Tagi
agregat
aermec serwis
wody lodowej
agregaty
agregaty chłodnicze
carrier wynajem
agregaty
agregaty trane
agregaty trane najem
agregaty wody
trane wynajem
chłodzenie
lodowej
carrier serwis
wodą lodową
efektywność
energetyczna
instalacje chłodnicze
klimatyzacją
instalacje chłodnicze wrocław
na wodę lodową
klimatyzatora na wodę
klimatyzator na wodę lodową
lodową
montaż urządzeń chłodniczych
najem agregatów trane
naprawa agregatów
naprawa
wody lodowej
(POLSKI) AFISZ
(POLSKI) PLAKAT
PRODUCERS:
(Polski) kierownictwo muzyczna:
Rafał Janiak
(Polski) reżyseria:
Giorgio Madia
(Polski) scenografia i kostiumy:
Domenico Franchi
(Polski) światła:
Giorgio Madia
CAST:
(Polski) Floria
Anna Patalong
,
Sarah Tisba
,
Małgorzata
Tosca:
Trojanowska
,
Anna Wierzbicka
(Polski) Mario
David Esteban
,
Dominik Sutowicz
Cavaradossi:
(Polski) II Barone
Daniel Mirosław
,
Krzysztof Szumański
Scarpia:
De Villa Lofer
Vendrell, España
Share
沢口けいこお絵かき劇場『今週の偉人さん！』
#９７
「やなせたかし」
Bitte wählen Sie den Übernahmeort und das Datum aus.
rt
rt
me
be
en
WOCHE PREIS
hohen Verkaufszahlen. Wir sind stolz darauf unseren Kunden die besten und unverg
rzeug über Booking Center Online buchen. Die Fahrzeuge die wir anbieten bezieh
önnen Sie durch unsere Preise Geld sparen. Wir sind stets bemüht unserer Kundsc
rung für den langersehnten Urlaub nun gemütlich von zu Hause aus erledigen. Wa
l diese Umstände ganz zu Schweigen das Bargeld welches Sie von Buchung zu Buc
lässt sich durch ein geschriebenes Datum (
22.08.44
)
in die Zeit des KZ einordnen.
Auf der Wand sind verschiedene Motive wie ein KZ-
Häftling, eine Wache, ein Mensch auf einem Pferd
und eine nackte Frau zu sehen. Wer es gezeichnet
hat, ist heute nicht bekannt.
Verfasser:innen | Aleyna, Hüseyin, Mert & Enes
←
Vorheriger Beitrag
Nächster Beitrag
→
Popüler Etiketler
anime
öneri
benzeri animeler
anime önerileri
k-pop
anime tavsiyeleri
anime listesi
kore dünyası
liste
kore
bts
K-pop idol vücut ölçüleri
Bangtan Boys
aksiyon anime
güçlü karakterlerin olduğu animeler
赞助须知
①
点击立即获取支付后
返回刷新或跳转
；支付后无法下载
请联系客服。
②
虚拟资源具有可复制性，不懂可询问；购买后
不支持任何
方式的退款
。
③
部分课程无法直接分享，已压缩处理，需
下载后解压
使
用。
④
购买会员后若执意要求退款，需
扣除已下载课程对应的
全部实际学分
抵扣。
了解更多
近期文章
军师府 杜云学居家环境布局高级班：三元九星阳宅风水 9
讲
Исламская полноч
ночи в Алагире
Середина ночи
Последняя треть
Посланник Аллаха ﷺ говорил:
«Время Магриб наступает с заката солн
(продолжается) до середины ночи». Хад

- **TASK INSTRUCTIONS**
Reproduce every line of the material above word for word, in the same order.

- **SOLUTION**
Tagi
agregat
aermec serwis
wody lodowej
agregaty
agregaty chłodnicze
carrier wynajem
agregaty
agregaty trane
agregaty trane najem
agregaty wody
trane wynajem
chłodzenie
lodowej
carrier serwis
wodą lodową
efektywność
energetyczna
instalacje chłodnicze
klimatyzacją
instalacje chłodnicze wrocław
na wodę lodową
klimatyzatora na wodę
klimatyzator na wodę lodową
lodową
montaż urządzeń chłodniczych
najem agregatów trane
naprawa agregatów
naprawa
wody lodowej
(POLSKI) AFISZ
(POLSKI) PLAKAT
PRODUCERS:
(Polski) kierownictwo muzyczna:
Rafał Janiak
(Polski) reżyseria:
Giorgio Madia
(Polski) scenografia i kostiumy:
Domenico Franchi
(Polski) światła:
Giorgio Madia
CAST:
(Polski) Floria
Anna Patalong
,
Sarah Tisba
,
Małgorzata
Tosca:
Trojanowska
,
Anna Wierzbicka
(Polski) Mario
David Esteban
,
Dominik Sutowicz
Cavaradossi:
(Polski) II Barone
Daniel Mirosław
,
Krzysztof Szumański
Scarpia:
De Villa Lofer
Vendrell, España
Share
沢口けいこお絵かき劇場『今週の偉人さん！』
#９７
「やなせたかし」
Bitte wählen Sie den Übernahmeort und das Datum aus.
rt
rt
me
be
en
WOCHE PREIS
hohen Verkaufszahlen. Wir sind stolz darauf unseren Kunden die besten und unverg
rzeug über Booking Center Online buchen. Die Fahrzeuge die wir anbieten bezieh
önnen Sie durch unsere Preise Geld sparen. Wir sind stets bemüht unserer Kundsc
rung für den langersehnten Urlaub nun gemütlich von zu Hause aus erledigen. Wa
l diese Umstände ganz zu Schweigen das Bargeld welches Sie von Buchung zu Buc
lässt sich durch ein geschriebenes Datum (
22.08.44
)
in die Zeit des KZ einordnen.
Auf der Wand sind verschiedene Motive wie ein KZ-
Häftling, eine Wache, ein Mensch auf einem Pferd
und eine nackte Frau zu sehen. Wer es gezeichnet
hat, ist heute nicht bekannt.
Verfasser:innen | Aleyna, Hüseyin, Mert & Enes
←
Vorheriger Beitrag
Nächster Beitrag
→
Popüler Etiketler
anime
öneri
benzeri animeler
anime önerileri
k-pop
anime tavsiyeleri
anime listesi
kore dünyası
liste
kore
bts
K-pop idol vücut ölçüleri
Bangtan Boys
aksiyon anime
güçlü karakterlerin olduğu animeler
赞助须知
①
点击立即获取支付后
返回刷新或跳转
；支付后无法下载
请联系客服。
②
虚拟资源具有可复制性，不懂可询问；购买后
不支持任何
方式的退款
。
③
部分课程无法直接分享，已压缩处理，需
下载后解压
使
用。
④
购买会员后若执意要求退款，需
扣除已下载课程对应的
全部实际学分
抵扣。
了解更多
近期文章
军师府 杜云学居家环境布局高级班：三元九星阳宅风水 9
讲
Исламская полноч
ночи в Алагире
Середина ночи
Последняя треть
Посланник Аллаха ﷺ говорил:
«Время Магриб наступает с заката солн
(продолжается) до середины ночи». Хад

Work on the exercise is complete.